ASSIGNED TASK: Please return only the lines from the one holding "movimiento en la cabeza del molino. Una vez" through the one holding "Барлығын бірінші болып біліп отырыңыз", exactly as they appear in the records below, both ends included.

═══ RECORDS FOR THIS EXERCISE ═══

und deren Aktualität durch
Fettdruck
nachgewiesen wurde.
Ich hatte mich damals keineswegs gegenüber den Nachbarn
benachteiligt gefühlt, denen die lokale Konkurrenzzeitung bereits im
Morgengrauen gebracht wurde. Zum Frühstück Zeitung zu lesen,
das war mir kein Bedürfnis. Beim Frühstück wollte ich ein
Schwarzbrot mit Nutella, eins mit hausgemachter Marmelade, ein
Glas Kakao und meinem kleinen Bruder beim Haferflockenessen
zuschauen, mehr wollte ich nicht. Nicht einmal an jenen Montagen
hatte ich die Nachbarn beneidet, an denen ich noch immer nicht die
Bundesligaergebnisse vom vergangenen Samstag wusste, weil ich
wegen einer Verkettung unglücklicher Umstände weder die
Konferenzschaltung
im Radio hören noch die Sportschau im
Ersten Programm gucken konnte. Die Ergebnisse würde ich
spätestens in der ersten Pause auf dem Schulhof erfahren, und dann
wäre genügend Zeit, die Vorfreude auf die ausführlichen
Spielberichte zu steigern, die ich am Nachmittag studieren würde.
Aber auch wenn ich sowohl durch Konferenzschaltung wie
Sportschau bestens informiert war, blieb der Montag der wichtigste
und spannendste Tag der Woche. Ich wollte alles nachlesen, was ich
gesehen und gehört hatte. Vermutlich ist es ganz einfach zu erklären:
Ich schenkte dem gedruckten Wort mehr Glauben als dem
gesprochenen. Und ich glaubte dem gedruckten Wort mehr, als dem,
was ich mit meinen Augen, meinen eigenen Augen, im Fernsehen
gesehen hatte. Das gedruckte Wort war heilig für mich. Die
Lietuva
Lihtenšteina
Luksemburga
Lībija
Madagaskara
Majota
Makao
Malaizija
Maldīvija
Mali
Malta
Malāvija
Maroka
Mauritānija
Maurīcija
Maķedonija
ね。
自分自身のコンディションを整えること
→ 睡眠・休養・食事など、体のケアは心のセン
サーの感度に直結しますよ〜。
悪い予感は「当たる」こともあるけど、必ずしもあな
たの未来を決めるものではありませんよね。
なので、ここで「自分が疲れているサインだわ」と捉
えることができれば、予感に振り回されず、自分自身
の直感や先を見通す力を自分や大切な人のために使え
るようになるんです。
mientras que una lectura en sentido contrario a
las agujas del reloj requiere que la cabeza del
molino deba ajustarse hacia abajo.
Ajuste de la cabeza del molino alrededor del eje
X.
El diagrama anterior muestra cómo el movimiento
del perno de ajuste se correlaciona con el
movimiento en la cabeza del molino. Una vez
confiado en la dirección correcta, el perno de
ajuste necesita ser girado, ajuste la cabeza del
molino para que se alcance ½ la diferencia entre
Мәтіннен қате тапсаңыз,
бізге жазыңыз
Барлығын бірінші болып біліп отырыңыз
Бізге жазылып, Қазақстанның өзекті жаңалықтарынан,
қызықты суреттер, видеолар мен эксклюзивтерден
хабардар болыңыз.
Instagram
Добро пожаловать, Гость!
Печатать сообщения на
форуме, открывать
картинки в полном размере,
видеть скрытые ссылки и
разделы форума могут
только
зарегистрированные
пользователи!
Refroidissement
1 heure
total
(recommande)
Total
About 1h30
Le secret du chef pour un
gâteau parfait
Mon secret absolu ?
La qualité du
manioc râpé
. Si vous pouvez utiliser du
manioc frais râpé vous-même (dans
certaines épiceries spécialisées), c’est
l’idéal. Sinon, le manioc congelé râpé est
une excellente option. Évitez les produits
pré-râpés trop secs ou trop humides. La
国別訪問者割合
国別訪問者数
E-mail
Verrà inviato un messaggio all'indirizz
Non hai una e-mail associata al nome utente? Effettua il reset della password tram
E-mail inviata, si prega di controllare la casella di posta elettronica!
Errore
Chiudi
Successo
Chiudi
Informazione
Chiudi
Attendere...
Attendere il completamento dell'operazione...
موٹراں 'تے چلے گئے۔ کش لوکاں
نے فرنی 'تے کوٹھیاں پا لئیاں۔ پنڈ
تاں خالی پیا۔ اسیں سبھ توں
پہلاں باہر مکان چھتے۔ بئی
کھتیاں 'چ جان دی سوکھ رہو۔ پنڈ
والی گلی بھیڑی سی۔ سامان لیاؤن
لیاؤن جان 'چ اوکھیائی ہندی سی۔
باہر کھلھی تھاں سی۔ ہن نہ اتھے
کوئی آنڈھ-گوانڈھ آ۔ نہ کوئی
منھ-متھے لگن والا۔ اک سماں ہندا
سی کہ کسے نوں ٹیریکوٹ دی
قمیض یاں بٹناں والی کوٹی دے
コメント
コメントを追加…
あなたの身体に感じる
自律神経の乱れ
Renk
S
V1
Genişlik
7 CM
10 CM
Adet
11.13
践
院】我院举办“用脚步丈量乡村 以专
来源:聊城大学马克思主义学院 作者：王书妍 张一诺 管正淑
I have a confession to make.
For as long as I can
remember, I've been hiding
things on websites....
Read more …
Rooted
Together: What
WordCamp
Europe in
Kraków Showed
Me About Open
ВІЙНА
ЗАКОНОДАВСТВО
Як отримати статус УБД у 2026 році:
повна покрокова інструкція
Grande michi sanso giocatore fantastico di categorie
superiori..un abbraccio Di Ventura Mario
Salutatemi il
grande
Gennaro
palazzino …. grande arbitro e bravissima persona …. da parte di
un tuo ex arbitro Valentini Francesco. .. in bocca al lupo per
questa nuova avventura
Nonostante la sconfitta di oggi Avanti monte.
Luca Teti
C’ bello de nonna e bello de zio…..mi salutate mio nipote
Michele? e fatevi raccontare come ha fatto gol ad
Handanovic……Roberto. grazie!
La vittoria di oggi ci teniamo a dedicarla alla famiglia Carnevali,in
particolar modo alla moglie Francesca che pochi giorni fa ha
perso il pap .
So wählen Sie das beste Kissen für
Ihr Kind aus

═══

ANSWER TO THE EXERCISE:
movimiento en la cabeza del molino. Una vez
confiado en la dirección correcta, el perno de
ajuste necesita ser girado, ajuste la cabeza del
molino para que se alcance ½ la diferencia entre
Мәтіннен қате тапсаңыз,
бізге жазыңыз
Барлығын бірінші болып біліп отырыңыз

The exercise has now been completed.